TALI COHEN SHABTAI
By The Force Of
My Doom
By the force of
my doom
The outcast
The blood of
disgrace
Is in
menstruation.
And not upon
(A foreign) foreskin
In humility
And not as
A wife to bear it
In humility
I’ve Never
Really Been
Might is
Something
Born
I have known to
observe
At a stranger
During my entire
Life.
I have known to
labor
At the beginning
of the
Night
In a
disappointing light-
That’s the way
when one
Purchasing an
understanding
Without a
homeland.
And they approved
my way
Just from the
existence
Of my
Lips
I have never
truly Been
In this world.
I Am New
They don’t know
Where I came from
I must connect
the- leg
With the waist
And the pelvis to
the spine
That’s the way when
items
Are separated
from bodies
And an artificial
Lens is implanted
In the - eye.
Who said it’s
possible to move
Organs
Away from their
Place?
Who said?
The Truth
You can always
turn to
death
except for the
dead themselves –
that’s a purely
rhetorical insight.
It’s always
possible to turn to sleep
and die in it
in an arbitrary
unit of time
in a simulated
death –
It's also an
insight in a man's
head.
About that it is
said
that/
sleep is a great
thing. Death is better than it. Not being born at all is a miracle, of course.
From here, facing
here or there
death
is static in its
existence.
Arbitrary or
eternal that
exists out of time.
That's how humans are!
Depersonalization
The neck is stuck
I‘m trying to
remove it
From its place.
Claustrophobic
organs
Where am I more
present
In the face or
In the lower part
of the body?
Oh, God?
TALI COHEN SHABTAI
TALI COHEN
SHABTAI, is a poet, she was born
in Jerusalem, Israel. She began writing poetry at the age of six, she had been
an excellent student of literature. She began her writings by publishing her
impressions in the school’s newspaper. First of all she published her poetry in
a prestigious literary magazine of Israel ‘Moznayim’ when she was fifteen years
old. Tali has written three poetry books: "Purple Diluted in a Black’s
Thick", (bilingual 2007), "Protest" (bilingual 2012) and
"Nine Years From You" (2018). Tali’s poems expresses spiritual and
physical exile. She is studying her exile and freedom paradox, her cosmopolitan
vision is very obvious in her writings. She lived some years in Oslo Norway and
in the U.S.A. She is very prominent as a poet with a special lyric, "she
doesn’t give herself easily, but subject to her own rules". Tali studied
at the "David Yellin College of Education" for a bachelor's degree.

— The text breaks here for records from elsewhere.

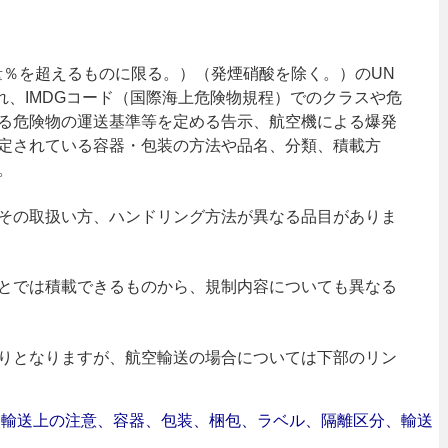
質量％を超えるものに限る。）（発煙硝酸を除く。）のUN
され、IMDGコード（国際海上危険物規程）でのクラスや危
る危険物の運送基準等を定める告示、航空機による爆発
定されている容器・包装の方法や品名、分類、積載方
。
その取扱い方、ハンドリング方法が異なる品目がありま
とでは積載できるものから、規制内容についても異なる
りとなりますが、航空輸送の場合については下部のリン
合｜輸送上の注意、容器、包装、梱包、ラベル、隔離区分、輸送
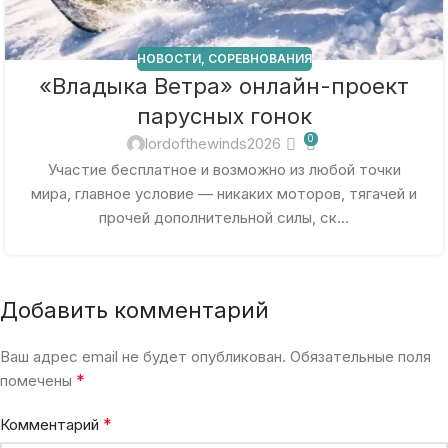
НОВОСТИ
,
СОРЕВНОВАНИЯ
«Владыка Ветра» онлайн-проект
парусных гонок
0
lordofthewinds2026
Участие бесплатное и возможно из любой точки
мира, главное условие — никаких моторов, тягачей и
прочей дополнительной силы, ск...
Добавить комментарий
Ваш адрес email не будет опубликован.
Обязательные поля
*
помечены
*
Комментарий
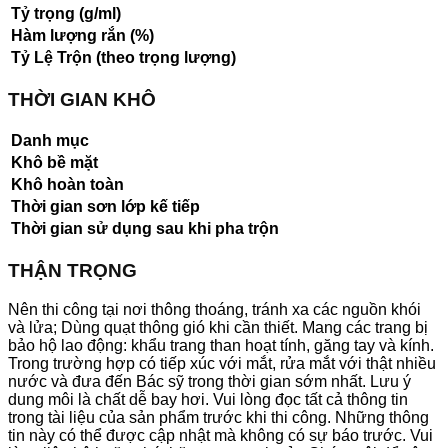
Tỷ trọng (g/ml)
Hàm lượng rắn (%)
Tỷ Lệ Trộn (theo trọng lượng)
THỜI GIAN KHÔ
Danh mục
Khô bề mặt
Khô hoàn toàn
Thời gian sơn lớp kế tiếp
Thời gian sử dụng sau khi pha trộn
THẬN TRỌNG
Nên thi công tại nơi thông thoáng, tránh xa các nguồn khói
và lửa; Dùng quạt thông gió khi cần thiết. Mang các trang bị
bảo hộ lao động: khẩu trang than hoạt tính, găng tay và kính.
Trong trường hợp có tiếp xúc với mắt, rửa mắt với thật nhiều
nước và đưa đến Bác sỹ trong thời gian sớm nhất. Lưu ý
dung môi là chất dễ bay hơi. Vui lòng đọc tất cả thông tin
trong tài liệu của sản phẩm trước khi thi công. Những thông
tin này có thể được cập nhật mà không có sự báo trước. Vui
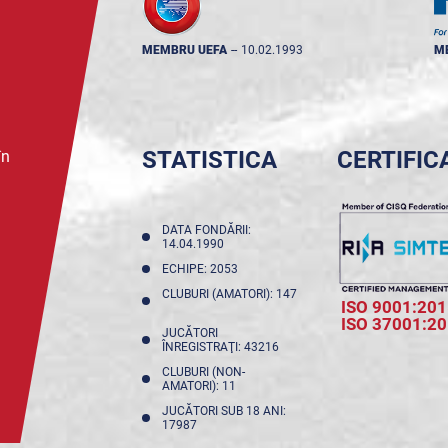
MEMBRU UEFA
--
10.02.1993
M
STATISTICA
CERTIFIC
în
DATA FONDĂRII:
14.04.1990
ECHIPE: 2053
CLUBURI (AMATORI): 147
ISO 9001:201
ISO 37001:2
JUCĂTORI
ÎNREGISTRAŢI: 43216
CLUBURI (NON-
AMATORI): 11
JUCĂTORI SUB 18 ANI:
17987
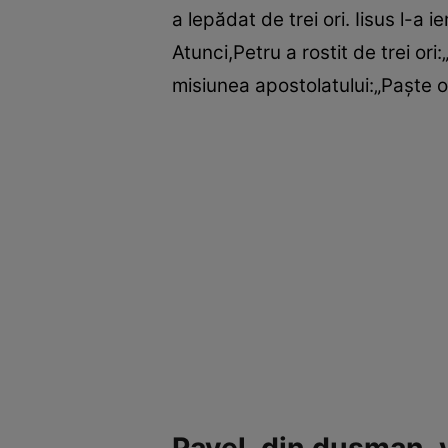
a lepădat de trei ori. Iisus l-a 
Atunci,Petru a rostit de trei ori
misiunea apostolatului:„Paşte o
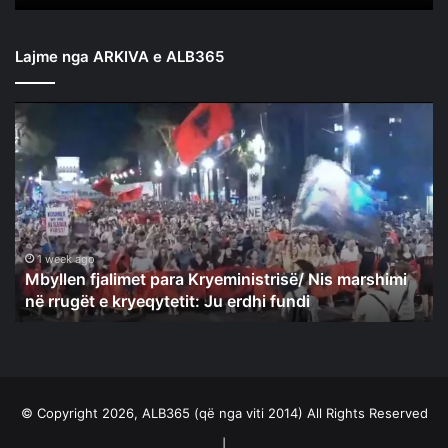
Lajme nga ARKIVA e ALB365
Mbyllen
fjalimet
para
Kryeministrisë/
Nis
marshimi
në
rrugët
1 week ago
Mbyllen fjalimet para Kryeministrisë/ Nis marshimi
e
në rrugët e kryeqytetit: Ju erdhi fundi
kryeqytetit:
Ju
erdhi
fundi
© Copyright 2026, ALB365 (që nga viti 2014) All Rights Reserved
|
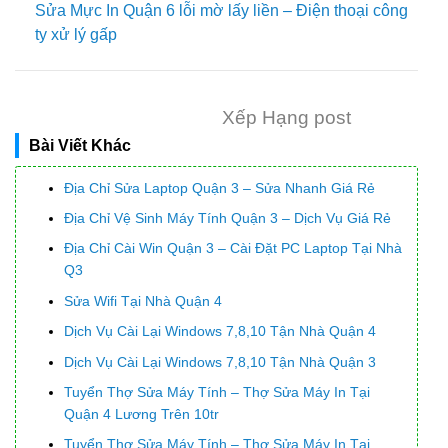
Sửa Mực In Quận 6 lỗi mờ lấy liền – Điện thoại công
ty xử lý gấp
Xếp Hạng post
Bài Viết Khác
Địa Chỉ Sửa Laptop Quận 3 – Sửa Nhanh Giá Rẻ
Địa Chỉ Vệ Sinh Máy Tính Quận 3 – Dịch Vụ Giá Rẻ
Địa Chỉ Cài Win Quận 3 – Cài Đặt PC Laptop Tại Nhà
Q3
Sửa Wifi Tại Nhà Quận 4
Dịch Vụ Cài Lại Windows 7,8,10 Tận Nhà Quận 4
Dịch Vụ Cài Lại Windows 7,8,10 Tận Nhà Quận 3
Tuyển Thợ Sửa Máy Tính – Thợ Sửa Máy In Tại
Quận 4 Lương Trên 10tr
Tuyển Thợ Sửa Máy Tính – Thợ Sửa Máy In Tại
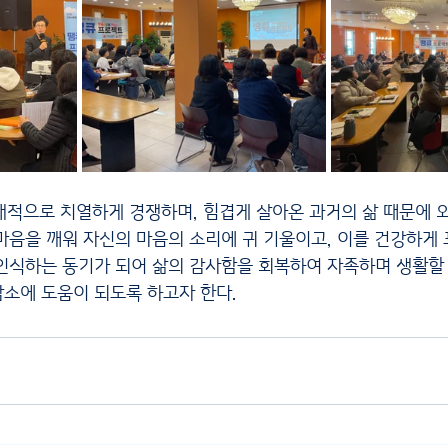
대적으로 치열하게 경쟁하며, 힘겹게 살아온 과거의 삶 때문에
마음을 깨워 자신의 마음의 소리에 귀 기울이고, 이를 건강하게 
인식하는 동기가 되어 삶의 감사함을 회복하여 자족하며 생활할 
소에 도움이 되도록 하고자 한다.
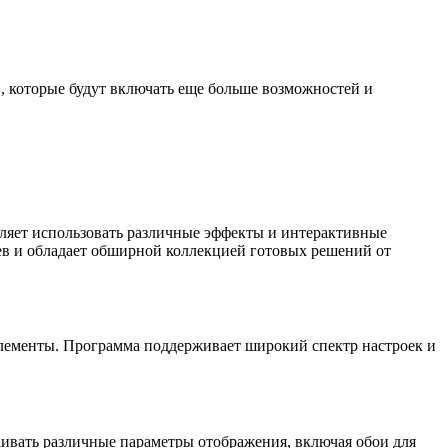
, которые будут включать еще больше возможностей и
оляет использовать различные эффекты и интерактивные
ев и обладает обширной коллекцией готовых решений от
 элементы. Программа поддерживает широкий спектр настроек и
аивать различные параметры отображения, включая обои для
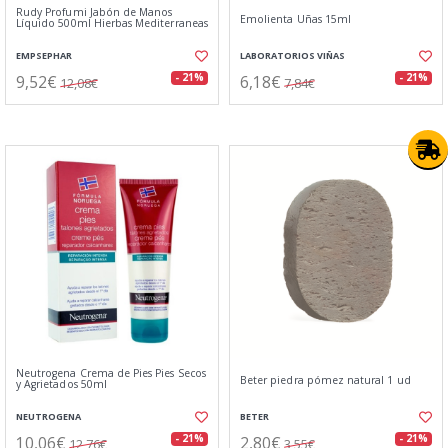
Rudy Profumi Jabón de Manos
Emolienta Uñas 15ml
Líquido 500ml Hierbas Mediterraneas
EMPSEPHAR
LABORATORIOS VIÑAS
9,52€
6,18€
- 21%
- 21%
12,08€
7,84€
Neutrogena Crema de Pies Pies Secos
Beter piedra pómez natural 1 ud
y Agrietados 50ml
NEUTROGENA
BETER
10,06€
2,80€
- 21%
- 21%
12,76€
3,55€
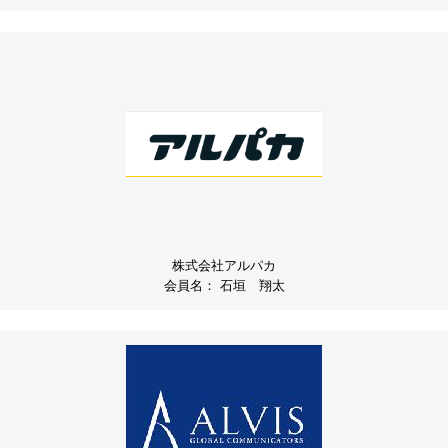
株式会社アルパカ
会員名：
石垣 翔太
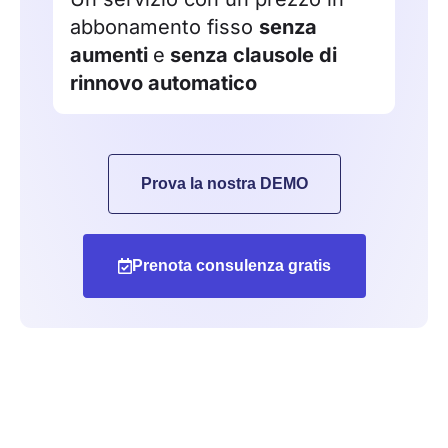
abbonamento fisso
senza
aumenti
e
senza clausole di
rinnovo automatico
Prova la nostra DEMO
Prenota consulenza gratis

She is a member of the Hebrew Writers Association and the Israeli Writers
Association in the state of Israel. In 2014, Cohen Shabtai also participated in
a Norwegian documentary about poets' lives called "The Last
Bohemian"- "Den Siste Bohemien",and screened in the cinema in
Scandinavia. By 2020, her fourth book of
poetry will be published which will also be published in Norway. Her literary
works have been translated into many languages as well.